Directions for this task: Go through the data and retrieve each line that includes the string "pins".

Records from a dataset
--- START ---

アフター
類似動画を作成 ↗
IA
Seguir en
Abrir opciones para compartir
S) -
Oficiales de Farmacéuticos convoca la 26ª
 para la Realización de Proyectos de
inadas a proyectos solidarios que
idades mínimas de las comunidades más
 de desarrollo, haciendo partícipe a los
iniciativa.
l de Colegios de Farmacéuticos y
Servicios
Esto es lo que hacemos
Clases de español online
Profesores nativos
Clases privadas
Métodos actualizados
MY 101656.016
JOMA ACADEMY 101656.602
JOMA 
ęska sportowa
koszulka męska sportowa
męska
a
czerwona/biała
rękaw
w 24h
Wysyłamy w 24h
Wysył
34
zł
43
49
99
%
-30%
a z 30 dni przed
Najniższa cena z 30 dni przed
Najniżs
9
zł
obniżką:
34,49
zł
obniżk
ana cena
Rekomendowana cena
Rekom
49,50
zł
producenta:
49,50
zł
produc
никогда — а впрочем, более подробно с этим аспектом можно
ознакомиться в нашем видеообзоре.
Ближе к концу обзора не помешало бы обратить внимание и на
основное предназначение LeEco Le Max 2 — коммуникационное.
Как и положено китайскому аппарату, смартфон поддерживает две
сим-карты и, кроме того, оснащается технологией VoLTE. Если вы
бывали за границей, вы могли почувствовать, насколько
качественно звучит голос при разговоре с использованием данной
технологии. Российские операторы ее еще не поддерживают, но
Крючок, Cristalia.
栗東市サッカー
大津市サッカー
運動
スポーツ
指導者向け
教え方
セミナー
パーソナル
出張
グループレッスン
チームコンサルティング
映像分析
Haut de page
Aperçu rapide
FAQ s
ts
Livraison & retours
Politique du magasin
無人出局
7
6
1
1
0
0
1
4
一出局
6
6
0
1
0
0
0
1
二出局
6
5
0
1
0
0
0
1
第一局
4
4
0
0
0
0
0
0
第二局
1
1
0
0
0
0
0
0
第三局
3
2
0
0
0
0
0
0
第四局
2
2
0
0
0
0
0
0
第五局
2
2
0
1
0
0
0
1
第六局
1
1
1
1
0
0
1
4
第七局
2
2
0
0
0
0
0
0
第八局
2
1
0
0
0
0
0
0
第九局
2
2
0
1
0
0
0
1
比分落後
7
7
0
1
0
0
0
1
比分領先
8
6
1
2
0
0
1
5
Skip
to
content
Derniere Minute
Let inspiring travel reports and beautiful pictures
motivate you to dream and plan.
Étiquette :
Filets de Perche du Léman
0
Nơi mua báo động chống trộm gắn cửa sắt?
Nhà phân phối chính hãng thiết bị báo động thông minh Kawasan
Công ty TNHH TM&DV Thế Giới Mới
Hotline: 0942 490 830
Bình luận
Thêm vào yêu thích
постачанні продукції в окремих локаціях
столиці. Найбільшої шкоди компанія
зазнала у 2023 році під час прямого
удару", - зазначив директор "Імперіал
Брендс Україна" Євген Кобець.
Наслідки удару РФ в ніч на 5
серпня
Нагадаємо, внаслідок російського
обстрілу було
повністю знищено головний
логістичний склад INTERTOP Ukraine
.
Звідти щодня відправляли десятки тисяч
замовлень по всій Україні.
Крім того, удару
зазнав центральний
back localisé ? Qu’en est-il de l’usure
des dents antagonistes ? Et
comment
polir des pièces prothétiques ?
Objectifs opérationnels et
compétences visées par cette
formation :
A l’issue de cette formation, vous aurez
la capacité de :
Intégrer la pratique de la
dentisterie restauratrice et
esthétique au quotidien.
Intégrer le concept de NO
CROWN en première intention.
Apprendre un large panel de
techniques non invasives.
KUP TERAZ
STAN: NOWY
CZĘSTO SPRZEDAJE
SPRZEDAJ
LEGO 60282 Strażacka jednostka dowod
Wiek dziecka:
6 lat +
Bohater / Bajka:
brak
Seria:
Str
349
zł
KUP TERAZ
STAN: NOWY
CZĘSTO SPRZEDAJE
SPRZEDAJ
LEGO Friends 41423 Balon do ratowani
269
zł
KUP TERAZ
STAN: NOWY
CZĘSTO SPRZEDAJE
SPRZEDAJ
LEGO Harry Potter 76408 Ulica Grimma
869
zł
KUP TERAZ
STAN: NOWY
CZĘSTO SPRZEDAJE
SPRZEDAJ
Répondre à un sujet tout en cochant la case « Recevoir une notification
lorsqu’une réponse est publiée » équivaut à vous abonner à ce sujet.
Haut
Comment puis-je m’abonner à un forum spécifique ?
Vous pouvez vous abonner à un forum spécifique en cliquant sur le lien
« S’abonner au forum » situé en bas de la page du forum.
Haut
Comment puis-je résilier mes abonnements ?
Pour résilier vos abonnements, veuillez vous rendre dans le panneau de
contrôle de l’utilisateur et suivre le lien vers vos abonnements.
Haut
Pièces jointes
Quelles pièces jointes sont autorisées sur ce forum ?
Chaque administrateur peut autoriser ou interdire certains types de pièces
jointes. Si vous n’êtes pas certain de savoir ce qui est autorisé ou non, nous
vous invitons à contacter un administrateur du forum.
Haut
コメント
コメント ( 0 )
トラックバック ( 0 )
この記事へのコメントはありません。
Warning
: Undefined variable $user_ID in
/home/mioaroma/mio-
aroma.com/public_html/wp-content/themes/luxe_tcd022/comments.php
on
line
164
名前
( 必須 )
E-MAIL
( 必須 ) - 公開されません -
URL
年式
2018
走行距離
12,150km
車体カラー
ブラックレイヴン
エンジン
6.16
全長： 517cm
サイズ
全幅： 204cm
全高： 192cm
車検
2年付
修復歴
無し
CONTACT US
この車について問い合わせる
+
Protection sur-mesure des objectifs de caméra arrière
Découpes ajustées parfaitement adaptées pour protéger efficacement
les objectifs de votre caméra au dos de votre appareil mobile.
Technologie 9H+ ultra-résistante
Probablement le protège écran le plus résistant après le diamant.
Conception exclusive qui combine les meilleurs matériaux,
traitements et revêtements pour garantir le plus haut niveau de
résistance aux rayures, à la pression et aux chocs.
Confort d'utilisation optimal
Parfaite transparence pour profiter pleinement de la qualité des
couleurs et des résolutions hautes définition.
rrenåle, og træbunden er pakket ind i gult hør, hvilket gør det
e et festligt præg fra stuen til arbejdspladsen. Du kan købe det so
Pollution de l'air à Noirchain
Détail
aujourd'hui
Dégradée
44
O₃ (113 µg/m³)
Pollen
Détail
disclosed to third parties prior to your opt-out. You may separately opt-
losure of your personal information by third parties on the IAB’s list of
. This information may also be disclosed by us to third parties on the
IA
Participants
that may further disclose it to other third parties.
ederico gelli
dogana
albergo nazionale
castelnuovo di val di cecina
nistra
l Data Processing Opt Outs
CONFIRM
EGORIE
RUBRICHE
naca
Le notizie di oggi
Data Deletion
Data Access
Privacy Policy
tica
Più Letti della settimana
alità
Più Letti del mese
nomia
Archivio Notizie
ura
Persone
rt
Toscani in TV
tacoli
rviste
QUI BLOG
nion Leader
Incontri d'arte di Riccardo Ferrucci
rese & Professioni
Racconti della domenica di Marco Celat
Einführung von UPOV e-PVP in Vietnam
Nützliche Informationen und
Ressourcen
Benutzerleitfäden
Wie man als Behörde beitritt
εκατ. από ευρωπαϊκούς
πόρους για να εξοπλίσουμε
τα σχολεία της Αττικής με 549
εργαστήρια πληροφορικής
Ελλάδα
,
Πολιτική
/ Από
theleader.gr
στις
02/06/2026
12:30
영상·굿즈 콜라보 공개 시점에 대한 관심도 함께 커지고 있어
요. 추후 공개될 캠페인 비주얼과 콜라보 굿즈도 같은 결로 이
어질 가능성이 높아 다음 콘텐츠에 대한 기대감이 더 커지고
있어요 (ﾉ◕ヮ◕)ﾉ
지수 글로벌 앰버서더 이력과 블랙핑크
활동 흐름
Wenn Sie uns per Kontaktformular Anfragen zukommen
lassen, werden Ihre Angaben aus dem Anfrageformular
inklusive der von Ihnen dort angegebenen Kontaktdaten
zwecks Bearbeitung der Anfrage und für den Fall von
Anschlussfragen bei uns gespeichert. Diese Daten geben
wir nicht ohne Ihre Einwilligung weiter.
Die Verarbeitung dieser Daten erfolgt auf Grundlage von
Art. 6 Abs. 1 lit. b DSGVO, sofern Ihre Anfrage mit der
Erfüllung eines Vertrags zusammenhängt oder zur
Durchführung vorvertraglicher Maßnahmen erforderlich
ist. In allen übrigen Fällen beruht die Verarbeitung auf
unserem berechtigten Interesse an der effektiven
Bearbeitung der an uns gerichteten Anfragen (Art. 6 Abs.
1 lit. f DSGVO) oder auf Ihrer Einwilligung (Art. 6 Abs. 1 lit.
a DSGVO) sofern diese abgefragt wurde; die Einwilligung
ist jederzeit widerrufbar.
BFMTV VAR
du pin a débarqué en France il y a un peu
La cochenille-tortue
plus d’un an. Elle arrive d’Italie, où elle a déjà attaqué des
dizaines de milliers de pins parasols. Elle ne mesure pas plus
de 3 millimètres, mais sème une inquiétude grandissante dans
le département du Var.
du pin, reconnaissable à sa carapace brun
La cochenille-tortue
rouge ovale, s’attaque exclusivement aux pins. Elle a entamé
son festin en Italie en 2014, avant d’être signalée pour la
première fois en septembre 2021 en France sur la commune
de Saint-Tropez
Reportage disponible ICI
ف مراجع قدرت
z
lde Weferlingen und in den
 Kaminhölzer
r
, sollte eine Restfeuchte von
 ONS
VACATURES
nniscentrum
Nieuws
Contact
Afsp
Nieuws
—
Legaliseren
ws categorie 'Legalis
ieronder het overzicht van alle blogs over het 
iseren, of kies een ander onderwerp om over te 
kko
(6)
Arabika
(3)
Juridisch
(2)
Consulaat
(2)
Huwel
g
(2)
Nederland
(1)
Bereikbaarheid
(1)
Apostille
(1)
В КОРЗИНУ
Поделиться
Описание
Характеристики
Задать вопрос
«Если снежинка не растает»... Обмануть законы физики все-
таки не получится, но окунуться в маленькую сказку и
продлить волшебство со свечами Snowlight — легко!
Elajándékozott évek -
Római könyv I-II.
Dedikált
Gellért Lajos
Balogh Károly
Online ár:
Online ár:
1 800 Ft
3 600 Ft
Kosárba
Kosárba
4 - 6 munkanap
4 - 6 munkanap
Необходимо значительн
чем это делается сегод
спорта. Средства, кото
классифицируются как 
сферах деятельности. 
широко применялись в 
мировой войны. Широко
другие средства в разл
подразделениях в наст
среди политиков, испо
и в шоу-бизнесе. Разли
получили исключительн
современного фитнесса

--- END ---

Answer area:
dizaines de milliers de pins parasols. Elle ne mesure pas plus
rouge ovale, s’attaque exclusivement aux pins. Elle a entamé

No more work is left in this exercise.